2018/05/03

自転車

今日は亀尾から聞慶へ。だんだんと洛東江が源流に近づいていて、川幅が細くなっていく。景色も農村のものに近づいている。こういうのはちょっと見ただけで安易に比較してはいけないのだが、韓国の農村は寂しいかも。台湾のように賑やかなお土産の看板はなく、日本のようにコンビニもない。潰れたホテルやレストランもけっこう多い。ともかく、いままで韓国はソウルと釜山ぐらいしか行ったことがなかったので、地方都市や農村の景色は見るものすべて新鮮である。

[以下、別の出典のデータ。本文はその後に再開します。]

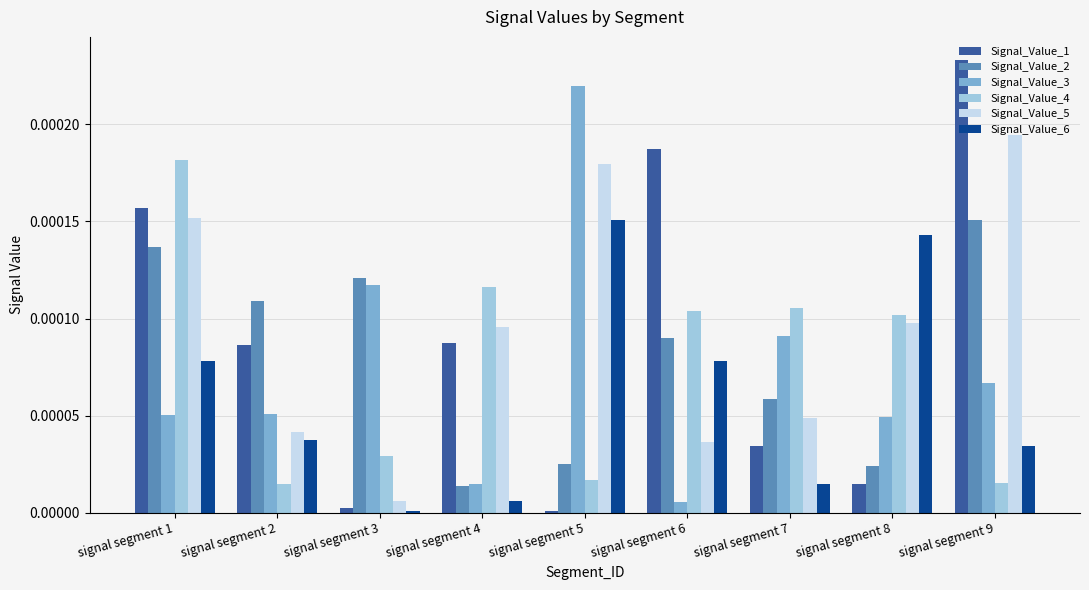

Which series has the largest total across all categories?

Signal_Value_5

朝から夕方まで、ひたすら走っているロングライドの毎日で楽しみなのは食事であることは言うまでもない。主催者のGIANT韓国の皆さんも、一生懸命、美味しい場所を探してくれている。いろんな料理を食べているけれども、日本人としてよく食べているものが多く、なんとなく馴染みやすい。
一方、台湾人は人にもよるけれど、あまりか辛い料理やしょっぱい料理には、ちょっと苦手という人もいるようにで、あまりご飯を残さない台湾の人がけっこう残している。
二日目(一日遅れで参加した私にとっては初日)のお昼に食べたのは、スンドゥブ豆腐鍋。これは美味しかった。スンドゥブは純豆腐ともいうし、中国語では嫰豆腐と書く。小皿のキムチ類もなかなか。なぜか焼き秋刀魚が4人テーブルに一匹だけ真ん中に置かれていた。

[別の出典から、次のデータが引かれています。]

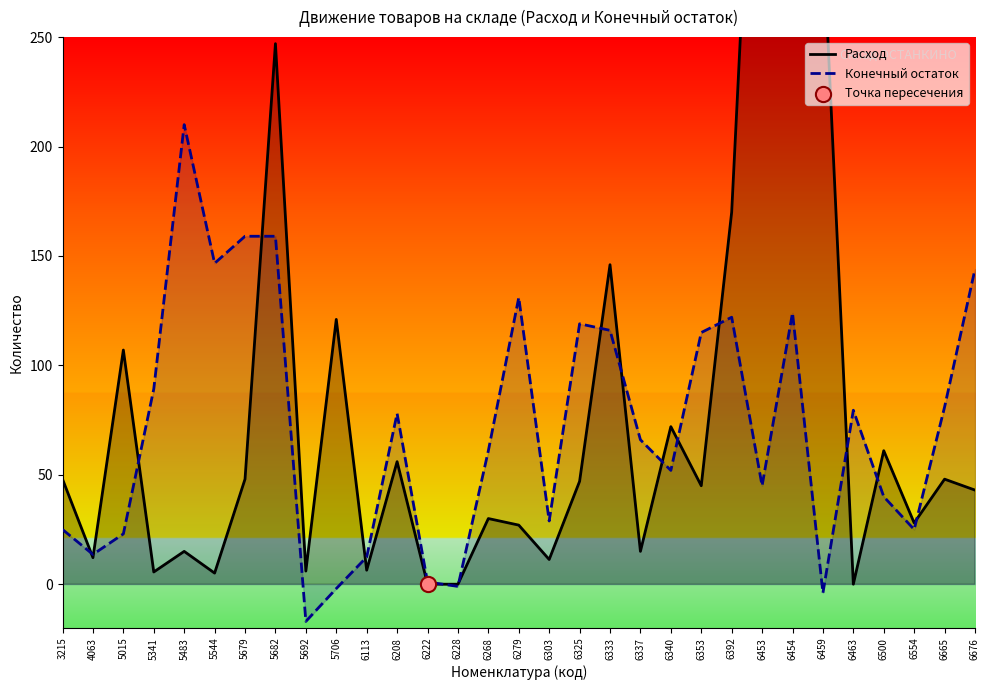

Which series contains the lowest Y value?

Конечный остаток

一方、三日目のお昼は、これもおなじみのビビンバ。おっきな洗面器のようなお鍋に、野菜類がたっぷり入っていた。卵をいれてぐるぐるにかき混ぜる。日本ではどちらかというと鉄鍋ビビンバに馴染みがあるが、鉄鍋を使わないこういう方が韓国ではきっと普通なのだろう。鉄鍋をいちいち熱していたらお店も大変だろうし。こちらも十二分に美味しかった。

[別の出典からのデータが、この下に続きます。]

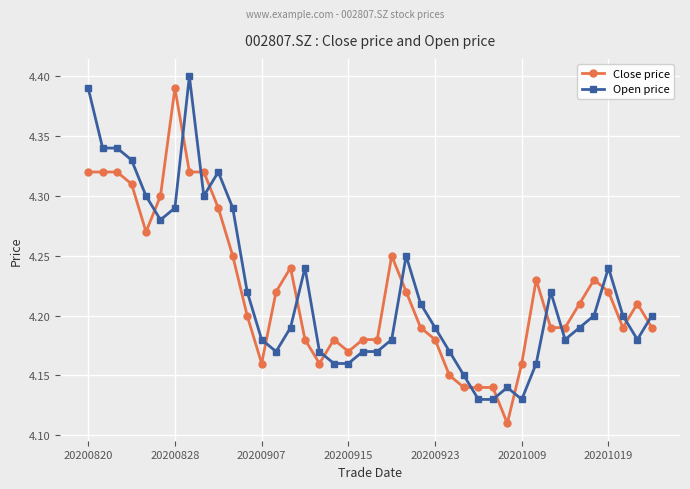

How many series are shown in this chart?

2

このビビンバは、川の辺りの古跡の横にある古民家風のレストランで食べたのだが、このお店のオーナー夫妻はどちらも歌手で、食事中に歌を披露してくれた。特に奥さんの「アリラン」は非常に聞かせた。日本にも島根に8年間住んでいたことがあるそうで、日本語はとても上手。彼女が最後のデザートに振舞ってくれた済州島の柚子でつくった冷たい柚子ジュースは、今回の韓国ライドでいまのところ一番感動した味だった。


三日目の夜は、韓国焼肉。いわゆる韓国風すき焼きなのだが、肉がものすごく薄切りにしてあって、醤油と砂糖とニンニク味がついた出汁に絡んでものすごく美味しかった。春雨ときのこの具のどちらもたっぷりスープを吸うものばかりでご飯の上にどっさり乗っけて美味しくいただきました。


韓国焼肉、いわゆるプルコギは、真ん中が突き出た鉄板のはじっこにスープを入れて、頂点で焼肉を焼きながらスープにつけて食べる方式だと思っていたけれど、聞慶のホテルで食べたものは、ほとんどスープにつけて煮込んで食べ物ものだった。これはこれで本当にすき焼き風で悪くない。
それでも、一番ぐっとくる美味しさはやっぱりビール。ライドのあとのビールほど美味しいものはない。朝から夜のビールを楽しみに走っているようなものだ。韓国ビールのコクのないすっきり感がぴったりくる。